For the Cavs, it would be tougher be tougher to close the deal. The front office would have been divided. Perhaps that’s why Danny Ferry mysteriously resigned as the team’s general manager. Letting the best player in the league just walk away was not something Ferry was willing to do. But the organization had to get better. Perhaps Stern told them that this was the only way.

Dan Gilbert must have been onboard with the idea, but he would have to make it seem as if his organization was betrayed. Perhaps that’s why he produced the infamous letter in comic sans. His emotional manifesto left the nation with a sense that LeBron leaving was entirely of his own doing, and that there was nothing the Cavs could have done about it. But maybe the comic sans font was supposed to be a secret message that there was something more behind all this: that something smelled “funny,” so to speak.

Perhaps Gilbert guaranteed the Cavs would win a championship before LeBron because he knew he only had four seasons to get through without LeBron winning. Despite being on board with the plan, he would probably still feel a sense of stubbornness that the roster his organization had put together was good enough to win with LeBron, so maybe he felt that there would be teams good enough to knock off LeBron and the Miami Heat four times before LeBron was a free agent again.

With the summer of 2014 and LeBron’s second round through free agency just a year away, the rumors that he might return to Cleveland are swirling. Perhaps they are not just rumors. Perhaps this has been the NBA’s plan all along. To take LeBron away from the Cavaliers so that they can build a roster more suitable to winning a championship, so that when he returned they could become the next NBA dynasty, and Cleveland’s love for the NBA would skyrocket.

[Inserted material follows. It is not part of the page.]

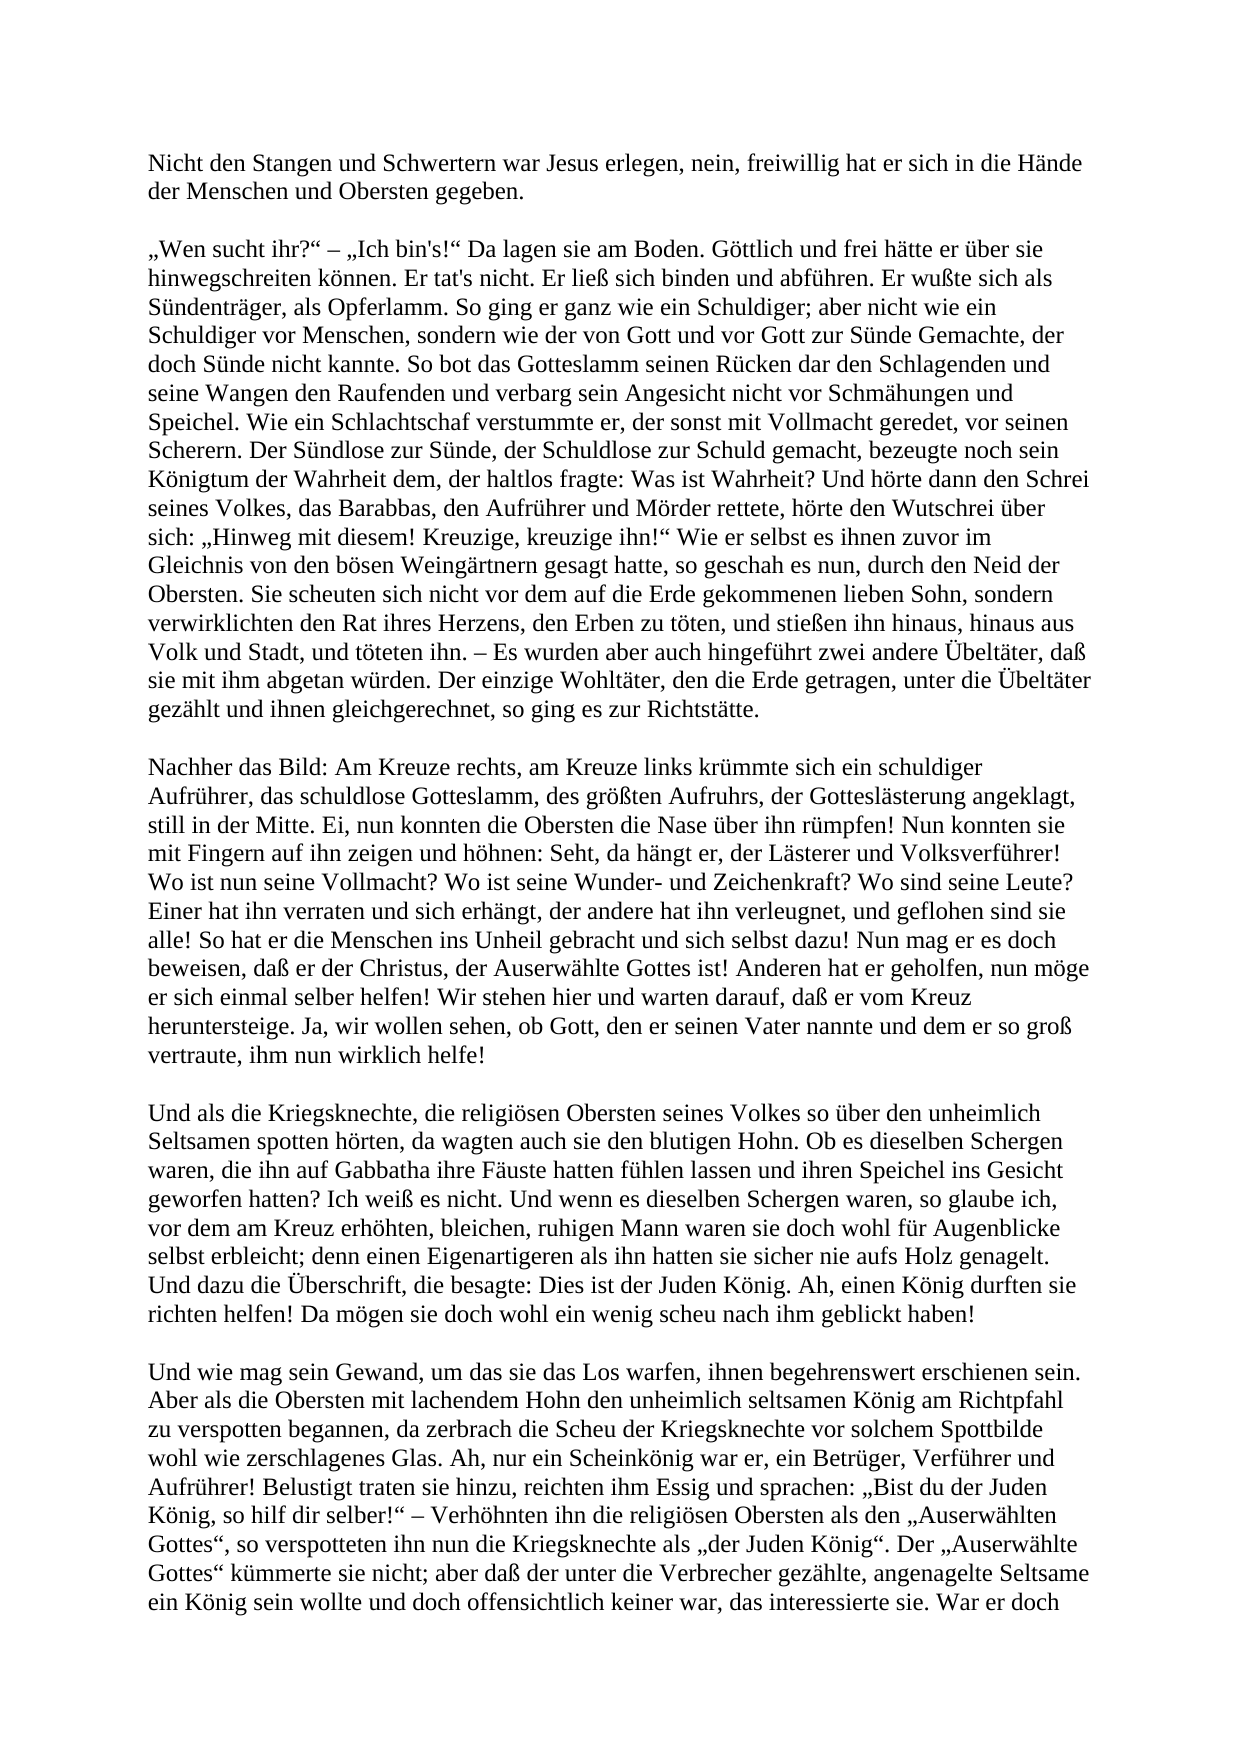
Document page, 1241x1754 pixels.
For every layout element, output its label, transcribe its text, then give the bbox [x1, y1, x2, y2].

text „Wen sucht ihr?“ – „Ich bin's!“ Da lagen sie am Boden. Göttlich und frei hätte er über sie hinwegschreiten können. Er tat's nicht. Er ließ sich binden und abführen. Er wußte sich als Sündenträger, als Opferlamm. So ging er ganz wie ein Schuldiger; aber nicht wie ein Schuldiger vor Menschen, sondern wie der von Gott und vor Gott zur Sünde Gemachte, der doch Sünde nicht kannte. So bot das Gotteslamm seinen Rücken dar den Schlagenden und seine Wangen den Raufenden und verbarg sein Angesicht nicht vor Schmähungen und Speichel. Wie ein Schlachtschaf verstummte er, der sonst mit Vollmacht geredet, vor seinen Scherern. Der Sündlose zur Sünde, der Schuldlose zur Schuld gemacht, bezeugte noch sein Königtum der Wahrheit dem, der haltlos fragte: Was ist Wahrheit? Und hörte dann den Schrei seines Volkes, das Barabbas, den Aufrührer und Mörder rettete, hörte den Wutschrei über sich: „Hinweg mit diesem! Kreuzige, kreuzige ihn!“ Wie er selbst es ihnen zuvor im Gleichnis von den bösen Weingärtnern gesagt hatte, so geschah es nun, durch den Neid der Obersten. Sie scheuten sich nicht vor dem auf die Erde gekommenen lieben Sohn, sondern verwirklichten den Rat ihres Herzens, den Erben zu töten, und stießen ihn hinaus, hinaus aus Volk und Stadt, und töteten ihn. – Es wurden aber auch hingeführt zwei andere Übeltäter, daß sie mit ihm abgetan würden. Der einzige Wohltäter, den die Erde getragen, unter die Übeltäter gezählt und ihnen gleichgerechnet, so ging es zur Richtstätte. [148, 234, 1093, 723]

It needs to be said that I, Kyle Ferrara, the writer of this column, do not believe the above to be true, but a case can be made for it. Just as strong a case as any others laid out by those claiming the NBA is scripted. But conspiracy or not, the Cavs are in a much better position to compete now than they were pre-LeBron, and, if LeBron does return in the summer of 2014, this roster is much, much better than the one he left. Cleveland has the Decision, scripted or not, to thank for that.